As I mentioned in the last post, a person can stay at level three and bask in the success. But that’s called a “hollow three,” and in the end becomes a “dying three” because things that cease to grow, die.
If, however, you continue to grow, you will encounter what psychologists call “the dark night of the soul.”
When we realize that success is not all there is, and in fact when we realize that success for its own sake is deadly, we confront a dark night indeed. At this point, something happens, or we realize/recognize something that makes us question our very existence, our purpose in life, whether or not anything we have done and been retains any meaning.
It has been my privilege to know a number of really excellent Christians, and every one who has a continuing, vibrant ministry after decades pass has encountered this dark night, this crisis of faith and even of existence.
I have also seen a number of what I can only call failed Christians, many of the pastors, who, when they collided with this darkness ran away from it. As an example, one pastor I’ll call Theodore (not his real name) had some difficult questions about inspiration and the gift of prophecy as a young minister. But his wife told him– she told me this herself– that he should not pursue those questions, as they would only lead him to discouragement. She was probably correct. He turned away from those questions, and remained as he was.

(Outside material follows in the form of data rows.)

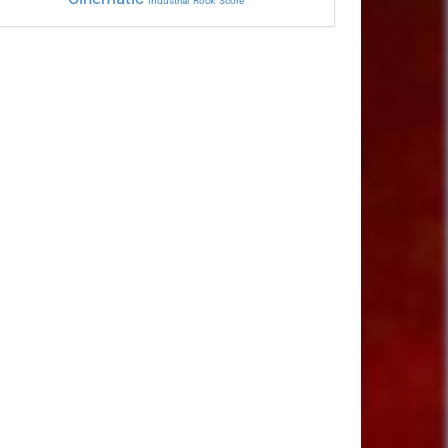
Industrial
Rock
Score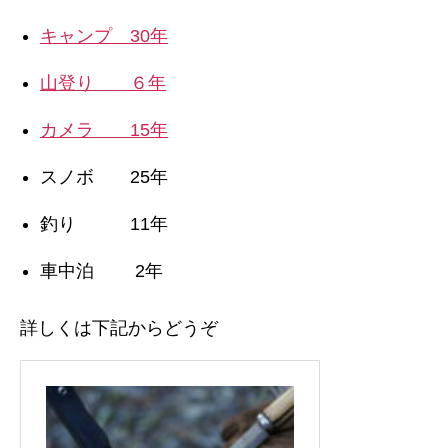
キャンプ 30年
山登り ６年
カメラ 15年
スノボ 25年
釣り 11年
車中泊 2年
詳しくは下記からどうぞ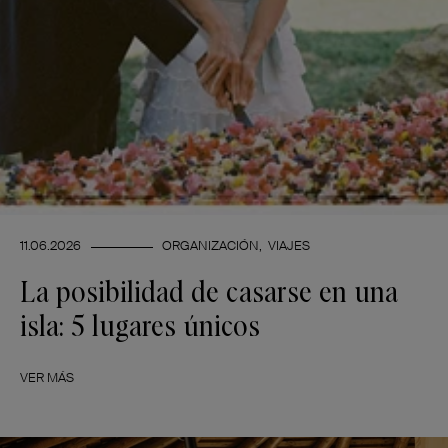
11.06.2026
ORGANIZACIÓN
VIAJES
La posibilidad de casarse en una
isla: 5 lugares únicos
VER MÁS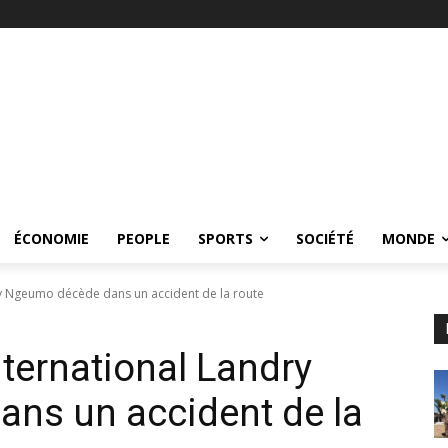
ÉCONOMIE
PEOPLE
SPORTS
SOCIÉTÉ
MONDE
ry Ngeumo décède dans un accident de la route
nternational Landry
ns un accident de la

Although he possessed many gifts that could have made him an excellent pastor, his ministry and his sermons always remained shallow. Having avoided the deep waters of his own questions, he could not lead others through those doubts. Indeed, he shied away from any such questions.
It is truly sad. I never think of him without thinking of the famous lines in Shakespeare’s Julius Caesar.

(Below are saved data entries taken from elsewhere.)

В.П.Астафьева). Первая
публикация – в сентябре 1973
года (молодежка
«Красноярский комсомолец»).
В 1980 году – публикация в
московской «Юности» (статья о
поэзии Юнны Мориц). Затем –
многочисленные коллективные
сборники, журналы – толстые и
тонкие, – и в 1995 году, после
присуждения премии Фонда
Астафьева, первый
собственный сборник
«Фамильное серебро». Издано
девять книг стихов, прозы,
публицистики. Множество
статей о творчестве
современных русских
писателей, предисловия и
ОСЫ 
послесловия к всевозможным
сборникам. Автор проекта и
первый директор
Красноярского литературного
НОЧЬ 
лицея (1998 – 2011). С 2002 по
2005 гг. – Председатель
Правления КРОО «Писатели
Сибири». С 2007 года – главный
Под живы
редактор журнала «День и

There is a tide in the affairs of men.
Which, taken at the flood, leads on to fortune;
Omitted, all the voyage of their life
Is bound in shallows and in miseries.
His wife wanted him not to take the risk, and he did not. He did not risk the voyage on the flood tide, and ever after his ministry was ‘bound in shallows.’

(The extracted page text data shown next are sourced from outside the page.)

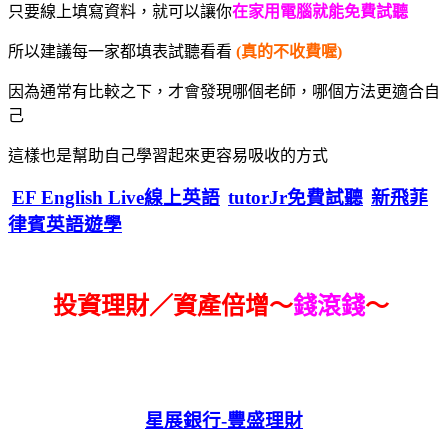
只要線上填寫資料，就可以讓你
在家用電腦就能免費試聽
所以建議每一家都填表試聽看看
(真的不收費喔)
因為通常有比較之下，才會發現哪個老師，哪個方法更適合自
己
這樣也是幫助自己學習起來更容易吸收的方式
EF English Live線上英語
tutorJr免費試聽
新飛菲
律賓英語遊學
投資理財／資產倍增～
錢滾錢
～
星展銀行-
豐盛理財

I remember a similar crossroads in my own life. I had just accepted a call to be principal of a multi-teacher school. Upon arrival there, and settling into the new position, I liked it. I liked it a lot. And I realized that if I would just mute my questioning, and not do anything that would make any waves, I could probably stay in that school until retirement.
At the same time, I realized that my creativity and energy as a teacher were two attributes that made me an excellent teacher (my supervisors were unanimous in their positive evaluation). But that creativity and energy could often put people off. I knew my wife would prefer a quiet life, no controversy, no more moving, just ‘go along to get along.’ And one evening as we were shopping in a teacher’s supply store, I had just about resolved to do what it took. Damp down the creative fires, be more conventional, not do anything out of the ordinary.
And there, in the store, I saw a poster of a square-rigged sailing ship at anchor, the ship and land mainly a dark silhouette, the water mirroring a brilliant sunset. And on the poster, these words by John Shedd. “A ship in a harbor is safe. But that is not what ships are made for.”
The moment I saw that poster remains frozen in memory. I realized that I had been seeking to anchor in a safe harbor. But deep within my soul, I knew that was not what I was made for.
Since that day, some 35 years ago, my wife and I have weathered many rough seas together. And although there was a time when she hated that poster — she had her own dark night — today we both agree that, had I taken the easy, secure path, we would have lost much.
Everyone is tempted to avoid the dark night. Everyone wants to remain safely anchored in the haven of “Success.” But that is not what we are made for. To grow is to move beyond success, to face the dark night and heavy seas, and to find there deeper meaning in our lives.